Thunderbolt is bi-directional so it can push 10Gbps in both directions at the same time.
I know that.
Keep in mind however, it can only run bi-directionally under certain conditions:
- Is the end-point technology it's connected to capable of bi-directional communication simultaneously?
- How many other devices are connected at the same time?
- How are they being accessed (% of read v. write)?
Let's take storage for example. Even though it's bi-directional, it can only read or write per operation, not both at the same time. And it's not alone.
Now if you've multiple storage devices (or other types of products attached to TB and being used simultaneously), there is the possibility that you'd be able to utilize TB's bi-directional capability simultaneously. But it will depend on the specifics every time a TB device or group of TB devices are being used.
But statistically speaking, most will likely only benefit from one direction at a time, which makes the 10Gb/s throughput limit of a single direction more important than it's combined throughput.
This is why I suspect Intel has published the 10Gb/s figure rather than advertising 20Gb/s (rather surprised at this actually, as marketing depts. would usually latch onto the higher value).

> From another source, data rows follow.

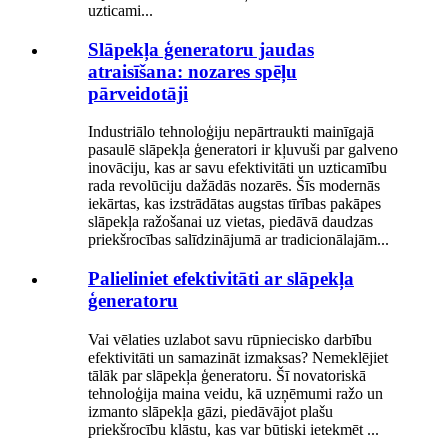
uzticami...
Slāpekļa ģeneratoru jaudas
atraisīšana: nozares spēļu
pārveidotāji
Industriālo tehnoloģiju nepārtraukti mainīgajā
pasaulē slāpekļa ģeneratori ir kļuvuši par galveno
inovāciju, kas ar savu efektivitāti un uzticamību
rada revolūciju dažādās nozarēs. Šīs modernās
iekārtas, kas izstrādātas augstas tīrības pakāpes
slāpekļa ražošanai uz vietas, piedāvā daudzas
priekšrocības salīdzinājumā ar tradicionālajām...
Palieliniet efektivitāti ar slāpekļa
ģeneratoru
Vai vēlaties uzlabot savu rūpniecisko darbību
efektivitāti un samazināt izmaksas? Nemeklējiet
tālāk par slāpekļa ģeneratoru. Šī novatoriskā
tehnoloģija maina veidu, kā uzņēmumi ražo un
izmanto slāpekļa gāzi, piedāvājot plašu
priekšrocību klāstu, kas var būtiski ietekmēt ...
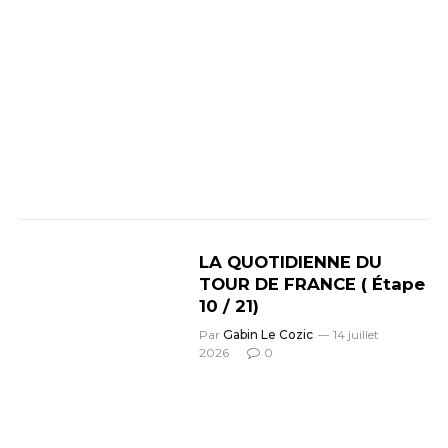
LA QUOTIDIENNE DU
TOUR DE FRANCE ( Étape
10 / 21)
Par
Gabin Le Cozic
14 juillet
2026
0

Which lends me to think that someone in management was paying attention, and didn't want such a "stretching of the truth" to cost them in the long run.
You're forgetting the effect of cache.
The testing I saw was based on the drives they shipped in the unit, which were Hitachi
Deathstars Deskstars at that time.
They're certainly not shoving SSD's into it for the base MSRP.
As per the details of the Anandtech article, we can go into that if you want, but here's a hint:
Each 10GB/s lane, even though is listed as bi-directional, can only run in a single direction at once, just as is the case with many other bi-directional technologies. Strapping dedicated lanes is required, and is also the case with TB.
For example, if you're running a single TB port bi-directionally, one of the 10Gb/s lanes will be used for up traffic, and the other for the down traffic. They could have made it more robust in regard to how it handles traffic, but that would have added complexity, and therefore cost to a product that was already over budget, and cut the optical portion of the spec, primarily to keep component costs within a range that vendors/board makers will bite.